Среди возвращенных на выходе вещей оказался и айпод. Один из охранников пользовался им время от времени, так что аккумулятор был полностью заряжен. В автобусе Мило попытался поднять настроение своей старой французской подборкой и прошелся по всему списку, вслушиваясь в голоса милых девушек, благодаря которым шестидесятые представлялись такими веселыми и беззаботными. В конце шла «Poupée de cire, poupée de son». Дослушать ее до конца он не смог. Он не заплакал — слезы давно высохли, — но все эти бодрые, оптимистические мелодии никак не соотносились больше с его теперешней жизнью. Мило еще раз пролистал плейлист в поисках чего-то такого, что не слушал давно, и наткнулся на «Велвет андеграунд».

Их настроение больше соответствовало его собственному.

Вместо того чтобы отправиться в купленную на имя Долана квартиру, Мило вышел на Порт-Офорити, пересел на метро и доехал до Коламбус-серкл. Послонявшись по Центральному парку, заполненному отдыхающими, среди которых попадалось немало туристов, он нашел свободную скамейку, достал сигарету и закурил. Потом взглянул на часы, бросил сигарету в урну и, лишь убедившись, что окурок попал по назначению, направился к выходу. Паранойя, наверное, но ему совсем не хотелось привлекать внимание полиции.
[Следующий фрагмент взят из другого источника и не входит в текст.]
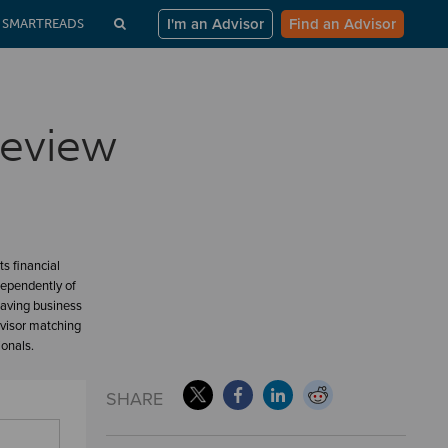
I'm an Advisor
Find an Advisor
SMARTREADS
Review
s financial
dependently of
having business
dvisor matching
ionals.
SHARE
Слежку Мило заметил еще в автобусе — худосочный парень лет двадцати с небольшим, с усиками и сотовым, с которого он послал несколько эсэмэсок. Парень вышел вместе с ним из автобуса и спустился в метро, по пути коротко переговорив с кем-то по телефону — очевидно, докладывал хозяевам. Мило не видел его прежде, но ничего странного в этом не было — за последний месяц в отделе Туризма, должно быть, появилось немало свежих лиц. В любом случае, присутствие «хвоста» беспокойства не вызвало — Компания всего лишь хотела проводить его до постельки и убедиться, что никаких проблем с Мило Уивером больше не будет.